CLEAR CHANNEL ADVERTISING @ DFW:
Did you know that if you were to stack all of Clear Channel's advertising signs that are at DFW Airport end to end, you would have to build seven Reunion Towers to be as tall? If earth level is your cup of tea, all of Clear Channel's advertising signs at DFW Airport laid down side by side would cover the entire field at Texas Stadium. The total number of advertising impressions delivered by DFW's advertising signs is 80 million. This is over one-fourth of the total U.S. population.
PEPSI CONSUMPTION @ DFW:
All figures are approximations and are generated from DFW sales for 2003. 10,423,680 drinks were sold to people going through DFW Airport. 710,295 gallons of Pepsi products were delivered and sold at DFW Airport.

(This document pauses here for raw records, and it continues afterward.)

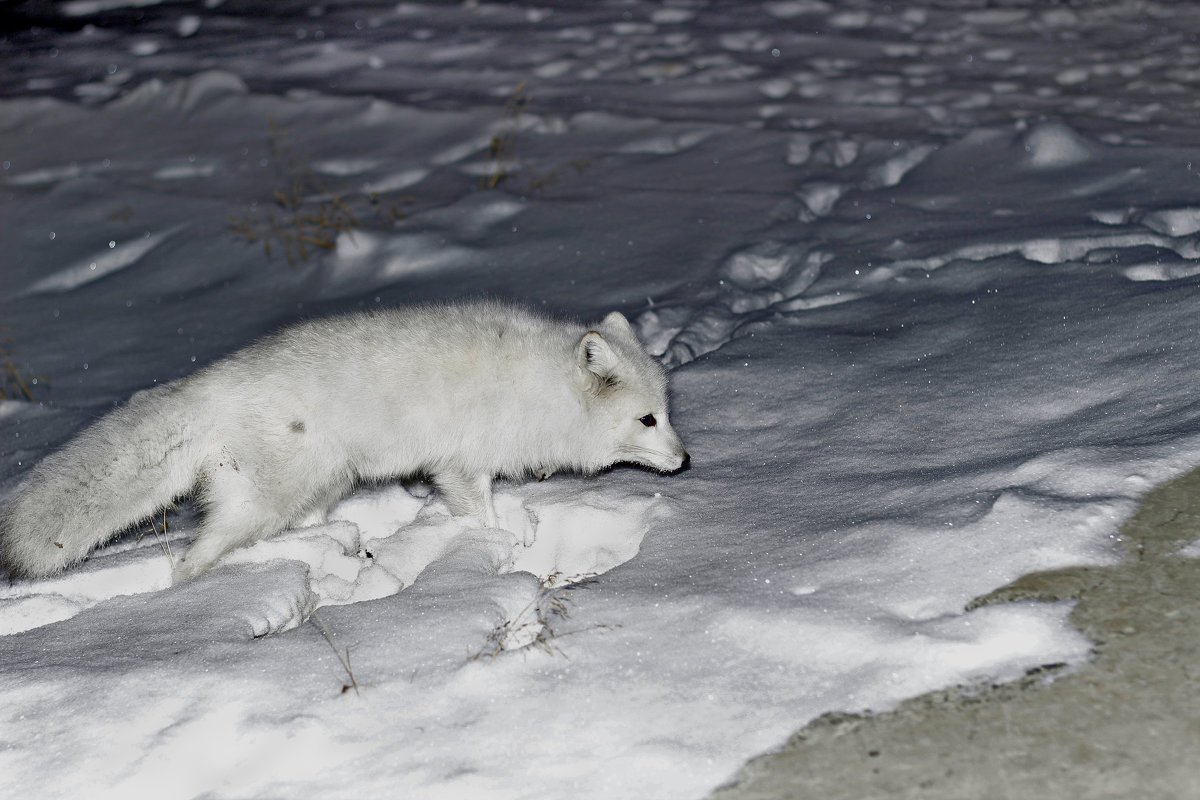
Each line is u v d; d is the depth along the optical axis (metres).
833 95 10.85
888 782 2.24
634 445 4.19
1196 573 2.70
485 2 16.86
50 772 2.53
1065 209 6.66
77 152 10.82
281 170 9.87
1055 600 2.66
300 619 3.43
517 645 2.89
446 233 7.76
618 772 2.36
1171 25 13.16
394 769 2.43
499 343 4.10
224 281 7.64
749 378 4.81
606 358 4.05
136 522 4.01
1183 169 7.21
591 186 8.57
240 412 3.88
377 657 2.82
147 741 2.59
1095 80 10.82
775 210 7.57
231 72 12.82
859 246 6.47
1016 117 9.41
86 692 2.78
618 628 2.87
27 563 3.76
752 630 2.75
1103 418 3.61
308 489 3.96
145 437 3.85
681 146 9.62
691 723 2.47
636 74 12.22
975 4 15.16
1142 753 2.22
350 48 14.28
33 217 9.01
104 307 7.39
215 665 2.85
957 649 2.54
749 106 10.61
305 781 2.44
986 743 2.30
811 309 5.57
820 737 2.38
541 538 4.00
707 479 4.02
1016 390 4.04
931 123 9.48
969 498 3.20
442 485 4.16
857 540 3.10
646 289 6.45
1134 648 2.49
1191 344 3.93
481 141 10.21
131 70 13.81
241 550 3.89
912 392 4.28
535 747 2.46
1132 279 4.92
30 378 6.29
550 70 12.65
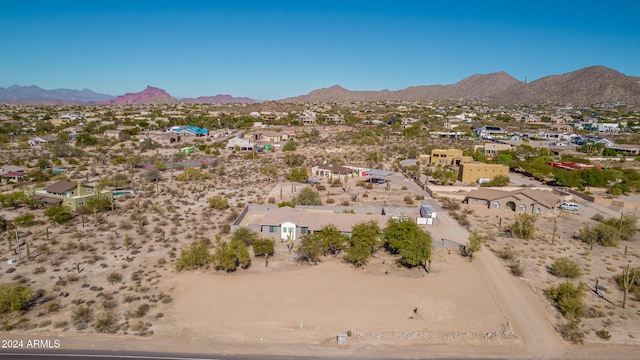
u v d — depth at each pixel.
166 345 38.75
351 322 43.50
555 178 113.69
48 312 43.75
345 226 66.81
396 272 55.59
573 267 54.75
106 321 41.78
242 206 85.06
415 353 38.41
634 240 70.25
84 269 54.25
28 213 75.94
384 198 95.69
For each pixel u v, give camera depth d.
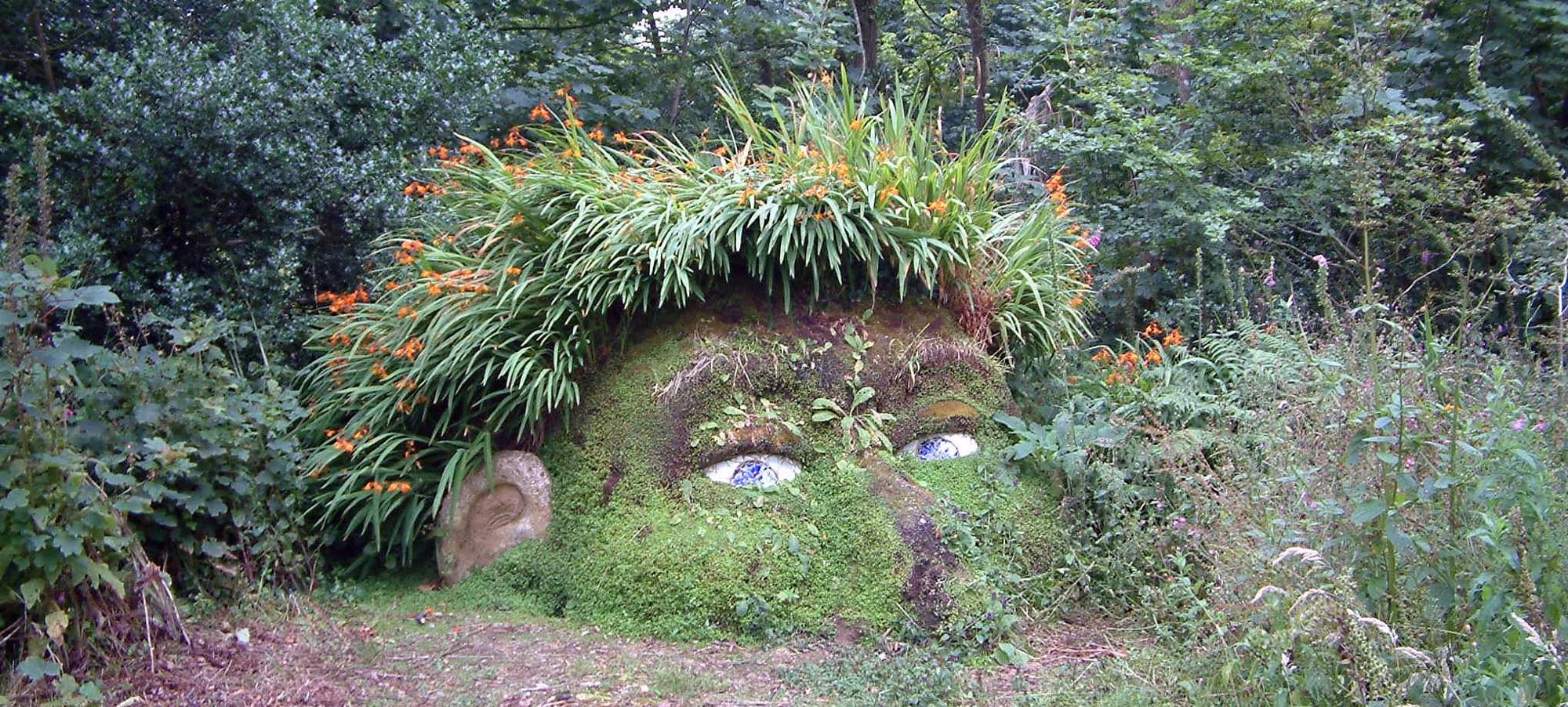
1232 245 7.33
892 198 4.92
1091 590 4.57
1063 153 7.86
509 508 4.88
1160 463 4.72
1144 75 7.74
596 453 4.66
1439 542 3.17
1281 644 3.04
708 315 4.80
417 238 5.90
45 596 3.41
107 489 3.93
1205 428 4.98
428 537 5.02
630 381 4.70
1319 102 7.43
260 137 5.97
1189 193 7.20
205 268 6.26
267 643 4.09
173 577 4.29
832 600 4.26
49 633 3.34
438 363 4.87
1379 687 2.89
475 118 7.47
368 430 4.96
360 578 5.07
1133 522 4.50
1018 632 4.20
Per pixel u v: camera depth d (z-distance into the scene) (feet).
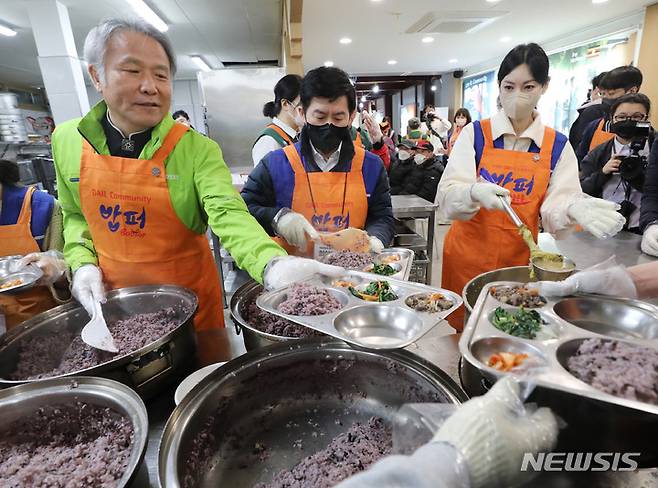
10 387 2.73
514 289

This is enough to fill over 47 swimming pools (15,000 gallons). If a car wash were to use the amount of Pepsi products sold at DFW in 2003 instead of water, it could operate for nearly 6 months! A coin operated laundry could use the amount of Pepsi products sold at DFW in 2003 instead of water, for 3 1/2 months. You could fill over 70 gas tanker trucks with the amount of Pepsi products sold at DFW in 2003. If you placed every case sold at DFW in 2003 from end to end, they would stretch to 75 miles. You could fill the gas tank of over 12 Boeing 747s with the Pepsi products sold at DFW in 2003.